I thought Snoke's unexpectedly premature demise was one of the best things about the film -- and completely in keeping with the way The Last Jedi keeps you off-balance throughout. Sure, it's a trilogy. That doesn't mean everyone has to survive into the last instalment. That's not how life works. For that matter, it's not how Buffy works. With Snoke gone, the way is open for us to find out what Ben Solo is really made of. Structurally, this is fascinating. By bringing the key RotJ scene forward into the new trilogy's ESB, the new Vader is now able to take on the mantle of the new Palpatine. Which means that if Rey turns him in the last film, he can do so much more than just topple an evil supreme leader: he can become a good supreme leader.

So, yes: "This is not going to go the way you expect it to". Which is all to the good. This one might by my favourite since ANH.

Spoilers Below said...

Started to reply to this.

Realized I have more or less written a new article.


Holy cow! I'm flattered!

Looking forward to it :)

Anonymous said...

And, at risk of being incredibly geeky: anyone who has ever played the Star Wars RPG knows that there is no paper in the Star Wars universe. This is not, of course, a very big deal:
But isn't this a piece of lore from the RPG? It's not something that has ever been explicit in (what is now considered) canon. We might not have ever seen anyone use paper in the previous movies - but in a world where people read novels and news on their kindles, keep their diaries on their phones and sign for deliveries on electric pads, this is not necessarily unusual, nor a sign that no one ever uses paper for anything...

a side quest to an alien casino
In some ways this was the bit that struck me as the most awkward - the resistance are fleeing from a powerful armada, threatening to overwhelm them at any minute as they have limited fuel, yet they have time to fly off to search for someone who can help them in a "heist". On the other hand, referring back to the aforesaid RPG, it is exactly the sort of thing the Player Characters would find themselves doing (I'm sure my characters have been in some of those scenes...)

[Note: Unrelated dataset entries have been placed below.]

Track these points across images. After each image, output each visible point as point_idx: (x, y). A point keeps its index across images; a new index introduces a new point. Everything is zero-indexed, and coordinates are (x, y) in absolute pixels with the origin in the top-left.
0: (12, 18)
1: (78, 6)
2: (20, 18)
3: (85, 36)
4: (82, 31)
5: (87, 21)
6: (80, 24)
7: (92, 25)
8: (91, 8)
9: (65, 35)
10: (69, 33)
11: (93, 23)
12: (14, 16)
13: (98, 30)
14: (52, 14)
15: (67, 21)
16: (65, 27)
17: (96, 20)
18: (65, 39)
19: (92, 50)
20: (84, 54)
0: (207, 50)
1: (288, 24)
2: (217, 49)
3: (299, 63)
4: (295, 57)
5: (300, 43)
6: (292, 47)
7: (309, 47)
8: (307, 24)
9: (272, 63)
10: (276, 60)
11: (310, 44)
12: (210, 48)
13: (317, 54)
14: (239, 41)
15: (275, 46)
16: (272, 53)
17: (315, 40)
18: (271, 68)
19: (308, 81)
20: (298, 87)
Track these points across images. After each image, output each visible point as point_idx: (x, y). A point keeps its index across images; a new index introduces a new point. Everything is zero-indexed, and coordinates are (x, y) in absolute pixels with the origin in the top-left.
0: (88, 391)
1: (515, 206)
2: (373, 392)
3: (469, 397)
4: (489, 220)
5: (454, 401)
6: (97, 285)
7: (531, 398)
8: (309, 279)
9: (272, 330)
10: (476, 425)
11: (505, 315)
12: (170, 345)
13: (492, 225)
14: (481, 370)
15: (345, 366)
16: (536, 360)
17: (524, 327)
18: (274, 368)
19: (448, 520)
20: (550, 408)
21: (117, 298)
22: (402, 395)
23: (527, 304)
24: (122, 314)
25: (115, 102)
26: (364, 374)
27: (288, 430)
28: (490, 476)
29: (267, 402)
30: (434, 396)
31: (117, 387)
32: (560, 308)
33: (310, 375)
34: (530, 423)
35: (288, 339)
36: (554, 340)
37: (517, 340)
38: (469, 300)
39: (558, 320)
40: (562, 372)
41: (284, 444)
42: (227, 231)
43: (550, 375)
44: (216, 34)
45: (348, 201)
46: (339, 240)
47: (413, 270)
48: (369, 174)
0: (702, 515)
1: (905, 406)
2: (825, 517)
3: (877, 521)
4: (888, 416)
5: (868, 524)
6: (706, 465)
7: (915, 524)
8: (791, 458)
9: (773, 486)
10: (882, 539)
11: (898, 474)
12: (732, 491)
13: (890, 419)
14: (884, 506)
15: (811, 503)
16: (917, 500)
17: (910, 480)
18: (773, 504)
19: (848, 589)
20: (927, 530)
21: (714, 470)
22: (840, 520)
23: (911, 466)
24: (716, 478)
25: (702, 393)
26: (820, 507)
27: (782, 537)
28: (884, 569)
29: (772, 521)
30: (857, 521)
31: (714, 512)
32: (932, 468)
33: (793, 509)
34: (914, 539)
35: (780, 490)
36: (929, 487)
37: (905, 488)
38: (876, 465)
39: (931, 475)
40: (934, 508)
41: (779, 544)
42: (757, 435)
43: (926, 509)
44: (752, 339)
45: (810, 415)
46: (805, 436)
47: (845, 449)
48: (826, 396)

The Force Awakens left us with a series of big, interesting questions; and fans have spent two years coming up with more or less interesting answers for them. Johnson doesn’t merely fail to answer the questions – he seems actively uninterested in them.
I tend to think this is a good thing - When Star Wars has answered "Big Questions" in the past, they have ususally made a complete hash of it. The "Mysterious Religion" that no one believes in turns out to have been the intergalactic police force less than 20 years ago. The all-powerful Empire only has a similar vintage...
Big, interesting questions are good - They allow fans to concoct theories, and writers to build on them in future instalments. Answers are boring - they close off any further development and deny many possibilities. I always felt one of the problems with Nu-Who was it's unseemly haste in providing answers...

Mike Taylor said...

tmellis exactly nailed my position on Big Questions and their answers. I've only ever encountered one prequel for which the answers it provided to the earlier work's backstory questions was satisfying. That is The Silmarillion, and it works because it was sixty years in the making, most of it predating the "earlier" work The Lord of the Rings. Unless you are J. R. R. Tolkien, it's generally best to leave Big Questions open.